What to work on: An exact, complete copy of the lines below is the expected answer.

Material for this exercise:
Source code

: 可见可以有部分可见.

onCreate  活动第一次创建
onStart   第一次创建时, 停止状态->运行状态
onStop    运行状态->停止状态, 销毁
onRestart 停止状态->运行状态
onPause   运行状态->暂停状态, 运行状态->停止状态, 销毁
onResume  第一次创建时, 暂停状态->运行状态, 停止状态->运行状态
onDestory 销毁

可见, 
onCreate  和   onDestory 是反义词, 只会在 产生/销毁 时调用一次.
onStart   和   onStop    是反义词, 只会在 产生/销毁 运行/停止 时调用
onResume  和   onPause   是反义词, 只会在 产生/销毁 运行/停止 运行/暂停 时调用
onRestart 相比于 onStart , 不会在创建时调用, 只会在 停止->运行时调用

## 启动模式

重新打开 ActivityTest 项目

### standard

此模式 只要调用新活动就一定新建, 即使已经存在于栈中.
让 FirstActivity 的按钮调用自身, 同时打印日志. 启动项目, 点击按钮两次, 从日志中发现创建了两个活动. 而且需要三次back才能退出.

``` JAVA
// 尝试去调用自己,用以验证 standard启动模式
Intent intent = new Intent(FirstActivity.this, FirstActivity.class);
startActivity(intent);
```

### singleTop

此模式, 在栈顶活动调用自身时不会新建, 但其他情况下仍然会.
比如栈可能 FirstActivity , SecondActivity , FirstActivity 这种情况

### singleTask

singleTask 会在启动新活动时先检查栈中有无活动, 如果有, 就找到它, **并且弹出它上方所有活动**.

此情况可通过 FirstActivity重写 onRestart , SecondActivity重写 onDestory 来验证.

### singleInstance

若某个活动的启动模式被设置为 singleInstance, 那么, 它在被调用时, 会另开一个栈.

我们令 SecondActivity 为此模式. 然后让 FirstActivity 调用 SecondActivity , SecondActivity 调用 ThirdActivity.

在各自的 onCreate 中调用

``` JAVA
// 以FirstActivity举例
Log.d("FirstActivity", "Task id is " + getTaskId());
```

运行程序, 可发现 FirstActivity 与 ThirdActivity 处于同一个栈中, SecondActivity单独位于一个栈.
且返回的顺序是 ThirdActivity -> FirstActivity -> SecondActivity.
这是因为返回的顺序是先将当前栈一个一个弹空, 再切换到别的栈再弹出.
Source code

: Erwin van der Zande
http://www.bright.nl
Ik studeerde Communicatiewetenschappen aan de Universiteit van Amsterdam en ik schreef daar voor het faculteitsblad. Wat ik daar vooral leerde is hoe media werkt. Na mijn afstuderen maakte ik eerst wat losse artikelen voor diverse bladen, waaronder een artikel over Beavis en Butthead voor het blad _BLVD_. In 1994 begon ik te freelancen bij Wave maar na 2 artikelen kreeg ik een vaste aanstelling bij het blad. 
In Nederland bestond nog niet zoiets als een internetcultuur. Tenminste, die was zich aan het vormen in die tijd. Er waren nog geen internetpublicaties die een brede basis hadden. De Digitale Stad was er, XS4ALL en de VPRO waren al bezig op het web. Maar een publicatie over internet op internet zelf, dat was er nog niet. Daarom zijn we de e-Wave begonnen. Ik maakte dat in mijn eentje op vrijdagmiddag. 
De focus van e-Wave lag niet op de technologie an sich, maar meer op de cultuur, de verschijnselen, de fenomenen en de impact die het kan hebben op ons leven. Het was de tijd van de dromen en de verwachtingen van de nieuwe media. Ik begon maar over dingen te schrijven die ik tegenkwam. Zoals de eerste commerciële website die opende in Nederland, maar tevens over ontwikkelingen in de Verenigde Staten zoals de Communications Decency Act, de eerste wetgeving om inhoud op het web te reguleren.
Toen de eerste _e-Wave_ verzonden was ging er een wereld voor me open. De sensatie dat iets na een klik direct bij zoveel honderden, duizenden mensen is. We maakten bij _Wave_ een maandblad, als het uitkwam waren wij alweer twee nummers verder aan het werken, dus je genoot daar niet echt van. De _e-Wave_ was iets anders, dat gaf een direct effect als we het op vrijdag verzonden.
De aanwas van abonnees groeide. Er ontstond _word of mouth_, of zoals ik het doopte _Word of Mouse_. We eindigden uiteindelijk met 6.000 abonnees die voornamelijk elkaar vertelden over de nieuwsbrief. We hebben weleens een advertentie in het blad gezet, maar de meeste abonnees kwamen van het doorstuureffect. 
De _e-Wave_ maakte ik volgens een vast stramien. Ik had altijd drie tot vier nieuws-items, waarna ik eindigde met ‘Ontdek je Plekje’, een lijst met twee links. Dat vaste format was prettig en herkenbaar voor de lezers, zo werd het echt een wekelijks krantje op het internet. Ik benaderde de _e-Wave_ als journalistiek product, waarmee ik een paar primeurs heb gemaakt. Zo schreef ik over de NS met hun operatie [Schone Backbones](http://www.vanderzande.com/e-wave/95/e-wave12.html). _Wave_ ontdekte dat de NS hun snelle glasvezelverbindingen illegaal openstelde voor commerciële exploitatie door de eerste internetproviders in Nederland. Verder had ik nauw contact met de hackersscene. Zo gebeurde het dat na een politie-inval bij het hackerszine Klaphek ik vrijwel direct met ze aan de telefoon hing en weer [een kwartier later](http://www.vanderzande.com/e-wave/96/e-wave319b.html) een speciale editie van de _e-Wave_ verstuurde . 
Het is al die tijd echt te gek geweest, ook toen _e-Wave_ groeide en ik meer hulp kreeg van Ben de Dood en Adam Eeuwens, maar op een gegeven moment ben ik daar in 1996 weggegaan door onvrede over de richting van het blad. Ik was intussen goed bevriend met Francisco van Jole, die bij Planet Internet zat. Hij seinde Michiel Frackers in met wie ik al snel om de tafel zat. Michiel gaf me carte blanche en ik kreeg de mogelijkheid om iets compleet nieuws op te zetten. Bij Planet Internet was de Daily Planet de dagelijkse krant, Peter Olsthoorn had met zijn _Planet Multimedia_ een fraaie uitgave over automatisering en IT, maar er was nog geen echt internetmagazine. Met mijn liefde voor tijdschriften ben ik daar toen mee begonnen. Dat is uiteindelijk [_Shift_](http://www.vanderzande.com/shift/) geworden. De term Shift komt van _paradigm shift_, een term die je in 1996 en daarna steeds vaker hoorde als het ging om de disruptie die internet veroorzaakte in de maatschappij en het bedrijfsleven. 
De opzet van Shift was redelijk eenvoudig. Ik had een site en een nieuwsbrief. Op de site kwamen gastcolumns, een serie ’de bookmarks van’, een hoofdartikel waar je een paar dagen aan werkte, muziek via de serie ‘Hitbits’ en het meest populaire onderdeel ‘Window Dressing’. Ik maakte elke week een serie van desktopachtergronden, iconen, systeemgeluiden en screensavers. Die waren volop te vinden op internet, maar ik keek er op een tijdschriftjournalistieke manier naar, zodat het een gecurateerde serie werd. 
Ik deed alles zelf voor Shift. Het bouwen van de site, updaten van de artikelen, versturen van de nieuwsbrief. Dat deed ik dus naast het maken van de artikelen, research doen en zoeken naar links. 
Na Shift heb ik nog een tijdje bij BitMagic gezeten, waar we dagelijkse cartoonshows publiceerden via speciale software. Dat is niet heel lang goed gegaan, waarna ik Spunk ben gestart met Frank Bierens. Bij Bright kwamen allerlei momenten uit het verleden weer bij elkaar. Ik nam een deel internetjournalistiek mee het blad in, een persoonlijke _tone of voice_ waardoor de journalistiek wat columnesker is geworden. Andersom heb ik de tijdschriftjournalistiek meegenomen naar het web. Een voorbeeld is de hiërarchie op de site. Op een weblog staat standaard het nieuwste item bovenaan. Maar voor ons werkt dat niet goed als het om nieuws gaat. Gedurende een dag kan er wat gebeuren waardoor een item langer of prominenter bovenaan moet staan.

Answer for the task:
Source code

: 可见可以有部分可见.

onCreate  活动第一次创建
onStart   第一次创建时, 停止状态->运行状态
onStop    运行状态->停止状态, 销毁
onRestart 停止状态->运行状态
onPause   运行状态->暂停状态, 运行状态->停止状态, 销毁
onResume  第一次创建时, 暂停状态->运行状态, 停止状态->运行状态
onDestory 销毁

可见, 
onCreate  和   onDestory 是反义词, 只会在 产生/销毁 时调用一次.
onStart   和   onStop    是反义词, 只会在 产生/销毁 运行/停止 时调用
onResume  和   onPause   是反义词, 只会在 产生/销毁 运行/停止 运行/暂停 时调用
onRestart 相比于 onStart , 不会在创建时调用, 只会在 停止->运行时调用

## 启动模式

重新打开 ActivityTest 项目

### standard

此模式 只要调用新活动就一定新建, 即使已经存在于栈中.
让 FirstActivity 的按钮调用自身, 同时打印日志. 启动项目, 点击按钮两次, 从日志中发现创建了两个活动. 而且需要三次back才能退出.

``` JAVA
// 尝试去调用自己,用以验证 standard启动模式
Intent intent = new Intent(FirstActivity.this, FirstActivity.class);
startActivity(intent);
```

### singleTop

此模式, 在栈顶活动调用自身时不会新建, 但其他情况下仍然会.
比如栈可能 FirstActivity , SecondActivity , FirstActivity 这种情况

### singleTask

singleTask 会在启动新活动时先检查栈中有无活动, 如果有, 就找到它, **并且弹出它上方所有活动**.

此情况可通过 FirstActivity重写 onRestart , SecondActivity重写 onDestory 来验证.

### singleInstance

若某个活动的启动模式被设置为 singleInstance, 那么, 它在被调用时, 会另开一个栈.

我们令 SecondActivity 为此模式. 然后让 FirstActivity 调用 SecondActivity , SecondActivity 调用 ThirdActivity.

在各自的 onCreate 中调用

``` JAVA
// 以FirstActivity举例
Log.d("FirstActivity", "Task id is " + getTaskId());
```

运行程序, 可发现 FirstActivity 与 ThirdActivity 处于同一个栈中, SecondActivity单独位于一个栈.
且返回的顺序是 ThirdActivity -> FirstActivity -> SecondActivity.
这是因为返回的顺序是先将当前栈一个一个弹空, 再切换到别的栈再弹出.
Source code

: Erwin van der Zande
http://www.bright.nl
Ik studeerde Communicatiewetenschappen aan de Universiteit van Amsterdam en ik schreef daar voor het faculteitsblad. Wat ik daar vooral leerde is hoe media werkt. Na mijn afstuderen maakte ik eerst wat losse artikelen voor diverse bladen, waaronder een artikel over Beavis en Butthead voor het blad _BLVD_. In 1994 begon ik te freelancen bij Wave maar na 2 artikelen kreeg ik een vaste aanstelling bij het blad. 
In Nederland bestond nog niet zoiets als een internetcultuur. Tenminste, die was zich aan het vormen in die tijd. Er waren nog geen internetpublicaties die een brede basis hadden. De Digitale Stad was er, XS4ALL en de VPRO waren al bezig op het web. Maar een publicatie over internet op internet zelf, dat was er nog niet. Daarom zijn we de e-Wave begonnen. Ik maakte dat in mijn eentje op vrijdagmiddag. 
De focus van e-Wave lag niet op de technologie an sich, maar meer op de cultuur, de verschijnselen, de fenomenen en de impact die het kan hebben op ons leven. Het was de tijd van de dromen en de verwachtingen van de nieuwe media. Ik begon maar over dingen te schrijven die ik tegenkwam. Zoals de eerste commerciële website die opende in Nederland, maar tevens over ontwikkelingen in de Verenigde Staten zoals de Communications Decency Act, de eerste wetgeving om inhoud op het web te reguleren.
Toen de eerste _e-Wave_ verzonden was ging er een wereld voor me open. De sensatie dat iets na een klik direct bij zoveel honderden, duizenden mensen is. We maakten bij _Wave_ een maandblad, als het uitkwam waren wij alweer twee nummers verder aan het werken, dus je genoot daar niet echt van. De _e-Wave_ was iets anders, dat gaf een direct effect als we het op vrijdag verzonden.
De aanwas van abonnees groeide. Er ontstond _word of mouth_, of zoals ik het doopte _Word of Mouse_. We eindigden uiteindelijk met 6.000 abonnees die voornamelijk elkaar vertelden over de nieuwsbrief. We hebben weleens een advertentie in het blad gezet, maar de meeste abonnees kwamen van het doorstuureffect. 
De _e-Wave_ maakte ik volgens een vast stramien. Ik had altijd drie tot vier nieuws-items, waarna ik eindigde met ‘Ontdek je Plekje’, een lijst met twee links. Dat vaste format was prettig en herkenbaar voor de lezers, zo werd het echt een wekelijks krantje op het internet. Ik benaderde de _e-Wave_ als journalistiek product, waarmee ik een paar primeurs heb gemaakt. Zo schreef ik over de NS met hun operatie [Schone Backbones](http://www.vanderzande.com/e-wave/95/e-wave12.html). _Wave_ ontdekte dat de NS hun snelle glasvezelverbindingen illegaal openstelde voor commerciële exploitatie door de eerste internetproviders in Nederland. Verder had ik nauw contact met de hackersscene. Zo gebeurde het dat na een politie-inval bij het hackerszine Klaphek ik vrijwel direct met ze aan de telefoon hing en weer [een kwartier later](http://www.vanderzande.com/e-wave/96/e-wave319b.html) een speciale editie van de _e-Wave_ verstuurde . 
Het is al die tijd echt te gek geweest, ook toen _e-Wave_ groeide en ik meer hulp kreeg van Ben de Dood en Adam Eeuwens, maar op een gegeven moment ben ik daar in 1996 weggegaan door onvrede over de richting van het blad. Ik was intussen goed bevriend met Francisco van Jole, die bij Planet Internet zat. Hij seinde Michiel Frackers in met wie ik al snel om de tafel zat. Michiel gaf me carte blanche en ik kreeg de mogelijkheid om iets compleet nieuws op te zetten. Bij Planet Internet was de Daily Planet de dagelijkse krant, Peter Olsthoorn had met zijn _Planet Multimedia_ een fraaie uitgave over automatisering en IT, maar er was nog geen echt internetmagazine. Met mijn liefde voor tijdschriften ben ik daar toen mee begonnen. Dat is uiteindelijk [_Shift_](http://www.vanderzande.com/shift/) geworden. De term Shift komt van _paradigm shift_, een term die je in 1996 en daarna steeds vaker hoorde als het ging om de disruptie die internet veroorzaakte in de maatschappij en het bedrijfsleven. 
De opzet van Shift was redelijk eenvoudig. Ik had een site en een nieuwsbrief. Op de site kwamen gastcolumns, een serie ’de bookmarks van’, een hoofdartikel waar je een paar dagen aan werkte, muziek via de serie ‘Hitbits’ en het meest populaire onderdeel ‘Window Dressing’. Ik maakte elke week een serie van desktopachtergronden, iconen, systeemgeluiden en screensavers. Die waren volop te vinden op internet, maar ik keek er op een tijdschriftjournalistieke manier naar, zodat het een gecurateerde serie werd. 
Ik deed alles zelf voor Shift. Het bouwen van de site, updaten van de artikelen, versturen van de nieuwsbrief. Dat deed ik dus naast het maken van de artikelen, research doen en zoeken naar links. 
Na Shift heb ik nog een tijdje bij BitMagic gezeten, waar we dagelijkse cartoonshows publiceerden via speciale software. Dat is niet heel lang goed gegaan, waarna ik Spunk ben gestart met Frank Bierens. Bij Bright kwamen allerlei momenten uit het verleden weer bij elkaar. Ik nam een deel internetjournalistiek mee het blad in, een persoonlijke _tone of voice_ waardoor de journalistiek wat columnesker is geworden. Andersom heb ik de tijdschriftjournalistiek meegenomen naar het web. Een voorbeeld is de hiërarchie op de site. Op een weblog staat standaard het nieuwste item bovenaan. Maar voor ons werkt dat niet goed als het om nieuws gaat. Gedurende een dag kan er wat gebeuren waardoor een item langer of prominenter bovenaan moet staan.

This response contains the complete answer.